Secondarilythe traditional source of investor grade property is extremely competitive. Unless you have the resource and 'COMMITTED' investors to fish further upstream, this will become an increasingly tight and competitive market.
Option 2. Retail buyers agent. This oion leads to a quicker payday, no negotiation regarding compensation, fewer marketing expenses and more resources to attract clients. This segment is where most agents spend the first five years of their career until their previous buyers become sellers. The majority of agents with over ten years experience are listing agents due to this natural evolution of business.
Option 3. Become a retail owner/sellers agent. Some who advise real estate agents repeat "List to last" regarding a golden rule of real estate.
With listings an agent will attract both buyers and sellers. They spend more on self promotion and infrastructure. They will need more resources in order to provide solutions for the unforeseen problems sellers have, will create or surface in the process.
What is best for you depends on your resources, skills, experience and budget.
There are a hundred ways to fail and a thousand ways to succeed. Those who reach the business owner level of real estate did so by following a business plan that identified their business. The others thought they could succeed practicing accidental real estate. That usually does not end well.
You may find the book 'Get On The Right Track - Breaking The Failure System" beneficial in creating your business plan.
Thirty years in real estate, always residential owner occupied properties. Good luck working with investors.

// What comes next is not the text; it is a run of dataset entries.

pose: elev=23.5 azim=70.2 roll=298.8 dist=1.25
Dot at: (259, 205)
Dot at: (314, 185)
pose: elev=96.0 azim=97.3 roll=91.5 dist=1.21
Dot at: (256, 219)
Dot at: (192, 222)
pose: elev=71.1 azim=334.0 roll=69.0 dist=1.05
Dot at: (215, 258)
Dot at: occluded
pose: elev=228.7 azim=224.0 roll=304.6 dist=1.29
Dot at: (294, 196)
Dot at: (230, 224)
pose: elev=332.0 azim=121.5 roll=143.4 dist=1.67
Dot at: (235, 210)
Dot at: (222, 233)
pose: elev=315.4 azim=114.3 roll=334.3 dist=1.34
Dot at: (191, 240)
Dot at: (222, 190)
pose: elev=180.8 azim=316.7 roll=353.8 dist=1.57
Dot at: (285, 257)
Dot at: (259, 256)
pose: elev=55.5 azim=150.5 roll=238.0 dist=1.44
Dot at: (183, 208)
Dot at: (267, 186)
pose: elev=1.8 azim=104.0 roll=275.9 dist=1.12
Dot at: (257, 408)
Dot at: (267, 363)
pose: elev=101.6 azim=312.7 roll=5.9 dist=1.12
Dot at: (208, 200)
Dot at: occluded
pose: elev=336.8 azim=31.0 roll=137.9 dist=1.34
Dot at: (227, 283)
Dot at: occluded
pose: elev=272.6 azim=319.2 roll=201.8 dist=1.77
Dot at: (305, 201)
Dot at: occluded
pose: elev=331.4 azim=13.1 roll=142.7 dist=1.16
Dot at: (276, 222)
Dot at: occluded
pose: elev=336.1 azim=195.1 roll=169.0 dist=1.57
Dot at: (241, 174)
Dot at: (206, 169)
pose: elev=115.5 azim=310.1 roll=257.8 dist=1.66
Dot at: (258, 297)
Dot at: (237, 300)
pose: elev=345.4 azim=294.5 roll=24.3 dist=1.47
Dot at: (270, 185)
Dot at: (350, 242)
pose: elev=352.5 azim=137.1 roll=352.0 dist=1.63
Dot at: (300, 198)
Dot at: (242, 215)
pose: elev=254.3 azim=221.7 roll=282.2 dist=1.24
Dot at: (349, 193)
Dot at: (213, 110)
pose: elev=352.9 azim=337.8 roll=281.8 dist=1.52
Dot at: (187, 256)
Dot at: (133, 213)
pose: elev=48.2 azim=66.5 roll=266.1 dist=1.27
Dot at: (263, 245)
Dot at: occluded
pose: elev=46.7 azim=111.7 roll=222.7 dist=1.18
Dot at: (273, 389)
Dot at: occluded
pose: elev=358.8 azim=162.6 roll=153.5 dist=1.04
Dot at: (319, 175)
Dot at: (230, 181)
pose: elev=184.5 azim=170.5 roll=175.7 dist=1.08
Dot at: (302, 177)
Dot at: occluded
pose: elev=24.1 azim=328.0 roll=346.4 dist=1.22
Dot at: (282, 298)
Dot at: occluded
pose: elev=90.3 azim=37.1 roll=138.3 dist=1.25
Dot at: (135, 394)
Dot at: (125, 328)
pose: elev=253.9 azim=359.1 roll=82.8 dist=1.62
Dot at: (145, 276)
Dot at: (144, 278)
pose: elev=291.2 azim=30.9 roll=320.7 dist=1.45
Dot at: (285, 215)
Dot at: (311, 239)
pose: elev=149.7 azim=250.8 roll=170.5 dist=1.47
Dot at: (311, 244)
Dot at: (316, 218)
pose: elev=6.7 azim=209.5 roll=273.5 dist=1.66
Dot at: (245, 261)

Welcome to ActiveRain. Look forward to reading your posts about working with investors.
Cocoa Beach, FL
I work with both. For me it's not the catagory/type of real estate the buyer is buying but more fundamental personality traits that determine which is better. In other words, I've had both great and tough clients in both catagories.
I believe there is no blanket "better" "more lucrative" or "easier" route in this or any business. That's what great about real estate -- so many different directions and finding what works best for the individual.
Cocoa Beach, FL
Aaron Sorensten - anyone who has firm plan to buy should be the one you want to work with.
Investors do NOT have emotional appeal - it's the price and ROI for them. So, they need to be 'tackled' differently.
Neither, being the listing agent as buyers are attracted to you naturally
Aaron, I think that in real estate you are better off being, well, multi-lingual! It's good to have a niche, but you're better off if you can learn to work well with both types of buyers.
Definitely Retail Buyers agent over Investor Buyers Agent
I have worked with investors for the past 14 years and more.
Do what you do best.
Investors know what they want and try not to waste your time or theirs.
You will get as many differnt answers as there are agents. If you are looking to do whatever is better, more lucrative and easier in RE, good luck.
I like working with investors as well, but any buyer who has a solid financing is good for my business.
It depends on many factors.
Residential Buyer's Agent.
You work with both to stay busy. I have some affluent investors-flippers who have unrealistic expectation that homes will be transferred at very low price to them only when owners have no problem sell it at market or over market price.
Good Question, will have to watch the comments.